The ferry from Nuweiba


In spring 1998 I was sitting in a dusty Egyptian ferry terminal waiting to go to Aqaba. On the bench across from me, there sat a man, two women (his wife and her sister, I thought) and a small baby being passed between the women. Eventually, after a flurry of distressed-sounding Arabic, the two women decamped in the direction of the bathroom, leaving the baby with its father. The man held the baby for about a minute, propped in his lap, starting at it and looking discomfited. Then he stood up, looked sheepish, and handed the baby to me. He returned to his newspaper. I sat with the baby, more than a little confused.

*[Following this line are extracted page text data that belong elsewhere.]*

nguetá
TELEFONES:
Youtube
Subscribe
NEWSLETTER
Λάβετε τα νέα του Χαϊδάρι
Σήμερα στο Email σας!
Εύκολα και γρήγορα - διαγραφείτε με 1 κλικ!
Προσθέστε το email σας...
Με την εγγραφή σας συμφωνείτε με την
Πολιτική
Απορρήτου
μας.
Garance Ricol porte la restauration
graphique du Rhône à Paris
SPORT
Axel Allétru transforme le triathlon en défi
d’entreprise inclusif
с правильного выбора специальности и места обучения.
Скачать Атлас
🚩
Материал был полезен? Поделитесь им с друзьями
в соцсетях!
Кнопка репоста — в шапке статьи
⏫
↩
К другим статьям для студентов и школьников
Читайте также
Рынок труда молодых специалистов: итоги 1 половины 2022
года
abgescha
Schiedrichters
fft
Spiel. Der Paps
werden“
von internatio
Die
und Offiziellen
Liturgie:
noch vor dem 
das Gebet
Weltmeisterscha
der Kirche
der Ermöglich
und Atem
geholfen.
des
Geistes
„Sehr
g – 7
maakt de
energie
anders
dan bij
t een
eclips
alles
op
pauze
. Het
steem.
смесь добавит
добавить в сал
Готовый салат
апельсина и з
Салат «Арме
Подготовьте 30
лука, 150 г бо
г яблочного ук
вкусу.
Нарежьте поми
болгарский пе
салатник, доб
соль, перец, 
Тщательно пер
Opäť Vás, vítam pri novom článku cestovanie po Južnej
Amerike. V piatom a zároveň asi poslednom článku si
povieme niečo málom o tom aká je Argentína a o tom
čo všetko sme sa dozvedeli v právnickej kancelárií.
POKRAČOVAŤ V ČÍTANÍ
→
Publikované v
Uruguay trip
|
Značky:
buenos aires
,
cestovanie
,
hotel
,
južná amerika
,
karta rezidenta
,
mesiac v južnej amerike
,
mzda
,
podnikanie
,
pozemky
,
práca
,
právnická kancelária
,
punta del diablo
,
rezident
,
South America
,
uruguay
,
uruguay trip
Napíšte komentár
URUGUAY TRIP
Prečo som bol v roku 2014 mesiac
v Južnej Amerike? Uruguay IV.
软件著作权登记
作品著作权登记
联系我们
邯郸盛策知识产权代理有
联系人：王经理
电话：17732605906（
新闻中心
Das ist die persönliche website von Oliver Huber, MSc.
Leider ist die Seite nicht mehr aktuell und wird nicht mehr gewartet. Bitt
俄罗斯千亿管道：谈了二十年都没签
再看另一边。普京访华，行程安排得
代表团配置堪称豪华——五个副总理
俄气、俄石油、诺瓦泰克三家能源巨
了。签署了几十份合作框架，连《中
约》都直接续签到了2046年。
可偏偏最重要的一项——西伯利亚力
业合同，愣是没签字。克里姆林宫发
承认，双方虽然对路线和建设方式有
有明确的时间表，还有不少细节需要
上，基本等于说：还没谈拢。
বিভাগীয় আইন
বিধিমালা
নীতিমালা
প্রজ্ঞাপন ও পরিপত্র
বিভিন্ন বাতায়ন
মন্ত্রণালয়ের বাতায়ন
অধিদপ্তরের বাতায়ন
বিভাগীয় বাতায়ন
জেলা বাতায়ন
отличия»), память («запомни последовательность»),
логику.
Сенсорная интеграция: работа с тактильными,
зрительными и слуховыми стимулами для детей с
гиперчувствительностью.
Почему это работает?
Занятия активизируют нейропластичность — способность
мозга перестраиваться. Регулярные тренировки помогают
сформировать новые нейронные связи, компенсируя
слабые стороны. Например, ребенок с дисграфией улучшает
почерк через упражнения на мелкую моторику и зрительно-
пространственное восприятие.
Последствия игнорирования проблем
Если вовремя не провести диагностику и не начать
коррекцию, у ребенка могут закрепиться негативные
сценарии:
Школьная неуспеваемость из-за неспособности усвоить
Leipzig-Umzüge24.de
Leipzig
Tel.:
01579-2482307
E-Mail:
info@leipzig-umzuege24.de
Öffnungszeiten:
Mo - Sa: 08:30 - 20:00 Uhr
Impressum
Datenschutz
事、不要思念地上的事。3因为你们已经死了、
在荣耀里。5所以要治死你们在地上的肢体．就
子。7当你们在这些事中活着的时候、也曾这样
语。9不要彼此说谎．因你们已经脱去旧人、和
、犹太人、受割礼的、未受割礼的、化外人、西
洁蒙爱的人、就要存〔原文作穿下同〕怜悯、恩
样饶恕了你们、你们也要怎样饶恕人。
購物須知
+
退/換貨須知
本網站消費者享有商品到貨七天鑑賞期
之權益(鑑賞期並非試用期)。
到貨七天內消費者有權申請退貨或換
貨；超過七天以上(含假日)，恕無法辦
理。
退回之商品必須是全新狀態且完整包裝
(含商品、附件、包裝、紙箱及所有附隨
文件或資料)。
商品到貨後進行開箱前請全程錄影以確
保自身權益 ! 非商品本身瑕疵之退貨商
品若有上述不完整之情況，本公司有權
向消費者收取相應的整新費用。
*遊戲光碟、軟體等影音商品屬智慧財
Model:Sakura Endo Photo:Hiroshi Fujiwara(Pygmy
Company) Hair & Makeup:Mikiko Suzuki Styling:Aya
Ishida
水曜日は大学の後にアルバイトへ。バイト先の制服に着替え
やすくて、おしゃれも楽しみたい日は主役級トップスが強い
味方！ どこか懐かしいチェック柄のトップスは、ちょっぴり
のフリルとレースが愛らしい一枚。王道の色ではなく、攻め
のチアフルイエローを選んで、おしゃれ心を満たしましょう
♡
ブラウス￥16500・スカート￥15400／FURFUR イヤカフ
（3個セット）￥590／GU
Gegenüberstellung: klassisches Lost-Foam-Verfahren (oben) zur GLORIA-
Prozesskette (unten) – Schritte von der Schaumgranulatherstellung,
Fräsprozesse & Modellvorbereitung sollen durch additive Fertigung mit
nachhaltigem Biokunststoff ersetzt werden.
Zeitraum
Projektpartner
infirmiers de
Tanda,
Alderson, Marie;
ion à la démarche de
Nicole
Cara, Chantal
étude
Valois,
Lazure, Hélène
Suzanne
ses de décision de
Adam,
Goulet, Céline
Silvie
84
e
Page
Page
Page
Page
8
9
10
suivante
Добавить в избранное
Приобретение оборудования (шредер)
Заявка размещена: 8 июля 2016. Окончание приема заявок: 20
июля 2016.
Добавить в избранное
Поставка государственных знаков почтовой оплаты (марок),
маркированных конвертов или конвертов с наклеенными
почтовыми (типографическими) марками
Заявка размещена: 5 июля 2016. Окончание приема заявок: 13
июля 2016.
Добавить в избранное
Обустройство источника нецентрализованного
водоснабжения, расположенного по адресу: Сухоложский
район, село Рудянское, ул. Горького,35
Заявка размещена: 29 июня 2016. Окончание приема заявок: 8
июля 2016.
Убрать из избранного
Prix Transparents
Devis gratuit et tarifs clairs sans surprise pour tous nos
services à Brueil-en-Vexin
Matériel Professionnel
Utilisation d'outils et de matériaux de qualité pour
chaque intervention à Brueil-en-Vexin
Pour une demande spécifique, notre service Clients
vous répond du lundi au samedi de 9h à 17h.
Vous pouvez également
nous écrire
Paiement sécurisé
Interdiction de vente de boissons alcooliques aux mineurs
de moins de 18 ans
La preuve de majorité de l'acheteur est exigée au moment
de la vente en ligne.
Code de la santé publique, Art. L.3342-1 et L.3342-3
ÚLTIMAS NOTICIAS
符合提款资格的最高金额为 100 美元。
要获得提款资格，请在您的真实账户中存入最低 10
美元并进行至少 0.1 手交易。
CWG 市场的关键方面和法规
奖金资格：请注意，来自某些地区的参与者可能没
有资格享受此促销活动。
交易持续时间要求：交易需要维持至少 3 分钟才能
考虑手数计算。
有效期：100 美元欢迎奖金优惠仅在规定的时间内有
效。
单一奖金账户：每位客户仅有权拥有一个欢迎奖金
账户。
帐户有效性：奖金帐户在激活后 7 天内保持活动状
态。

I came to the conclusion, while holding that child, that in his own culture, the father had done nothing wrong. In his world, men were bad with babies, inherently. Women were good with babies, inherently. The safest, kindest thing he could do for his child was to hand it off to a woman until mommy returned. A little baby simply did not belong with a man. If he wanted his child to be happy, the best he could do was give it to a woman. I was pretty pleased with myself for figuring this out, and for not letting my American cultural biases blind me.

Then, the wife and sister came back, exclaimed with distress at the sight of a strange woman holding the baby, grabbed it from me (with, to be fair, apologetic looks) and spent the next 20 minutes berating the father for his idiocy.

Cultural differences are larger than you could ever imagine, and they matter tremendously. But it’s not always a cultural thing. Sometimes people are just jerks.